A la última entrega cinematográfica de la saga de Harry Potter le he puesto 3 estrellas y creo que me he sentido generosa. Su director, Yates, se declara gran admirador de la obra y eso quizás le ha perjudicado.
Por descontado, no digo que uno ha de hacer películas cuyos argumentos no le gusten; sería un disparate. Pero la admiración suele cegar, y Yates ha querido ser tan fiel a la letra -aunque se ha dejado no pocos hechos del libro- que ha perdido la película.
Algo que me disgustó muchísimo fue la BSO tan inoportuna en muchos pasajes. Atronante en algunos. Después de años de disfrutar de las composiciones del maestro John Williams, ese cambio aún se acusa más.
Otro punto en contra: La falta de protagonismo del profesor Severus Snape.
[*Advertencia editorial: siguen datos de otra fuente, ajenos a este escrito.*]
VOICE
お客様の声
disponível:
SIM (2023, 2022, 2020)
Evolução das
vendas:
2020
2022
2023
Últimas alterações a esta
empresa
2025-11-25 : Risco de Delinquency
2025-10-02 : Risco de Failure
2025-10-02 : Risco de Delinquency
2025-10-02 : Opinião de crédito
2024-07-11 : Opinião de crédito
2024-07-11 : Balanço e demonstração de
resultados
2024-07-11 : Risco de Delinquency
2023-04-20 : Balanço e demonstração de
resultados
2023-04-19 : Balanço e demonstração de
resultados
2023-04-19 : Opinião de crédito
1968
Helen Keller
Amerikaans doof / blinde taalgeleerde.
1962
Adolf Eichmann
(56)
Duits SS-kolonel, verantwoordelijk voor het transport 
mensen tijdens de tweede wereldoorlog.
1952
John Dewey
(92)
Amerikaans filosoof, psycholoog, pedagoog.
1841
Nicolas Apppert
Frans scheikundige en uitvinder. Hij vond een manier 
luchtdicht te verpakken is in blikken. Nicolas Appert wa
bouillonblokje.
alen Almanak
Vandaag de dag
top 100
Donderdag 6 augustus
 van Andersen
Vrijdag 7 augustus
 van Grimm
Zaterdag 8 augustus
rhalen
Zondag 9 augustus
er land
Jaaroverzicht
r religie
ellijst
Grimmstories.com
Esta entrega de la saga le pertenece tanto como al bueno de Harry, pero por cederles protagonismo a los jovencitos se lo restan a un actorazo de la talla de Alan Rickman quien, como buen actor inglés de formación, siempre está bien le den el papel que le den. Tras perder a Richard Harris como Dumbledore, los mejores actores que nos quedan son el citado Rickman y la incombustible y veterana Maggie Smith, la profesora McGonaghall. Sin embargo, nos hemos de aguantar con unos jóvenes agradables que no han resultado ser unos nuevos Natalie Portman, Christian Bale o Scarlett Johansson, para no hablar de Jodie Foster, ex-niña prodigio, convertida en magnífica actriz.
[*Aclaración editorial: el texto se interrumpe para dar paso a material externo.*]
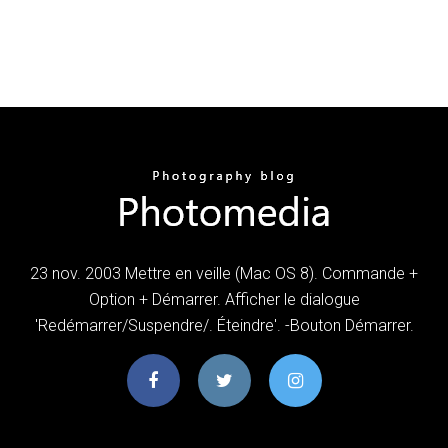
23 nov. 2003 Mettre en veille (Mac OS 8). Commande +
Option + Démarrer. Afficher le dialogue
'Redémarrer/Suspendre/. Éteindre'. -Bouton Démarrer.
Para finalizar, el final. Final desprovisto de tensión y emoción que demuestra una carencia casi absoluta del dominio del lenguaje cinematográfico por parte de Yates.
Temo lo peor en la adaptación del último libro de Rowling, escrito con prisas, presión y totalmente desarticulado. Se necesitarían un par de genios, en el guión y en la dirección para remontar el vuelo, cual ave fénix. Pero Dumbledore/Richard Harris y su fénix volaron lejos. Una pena.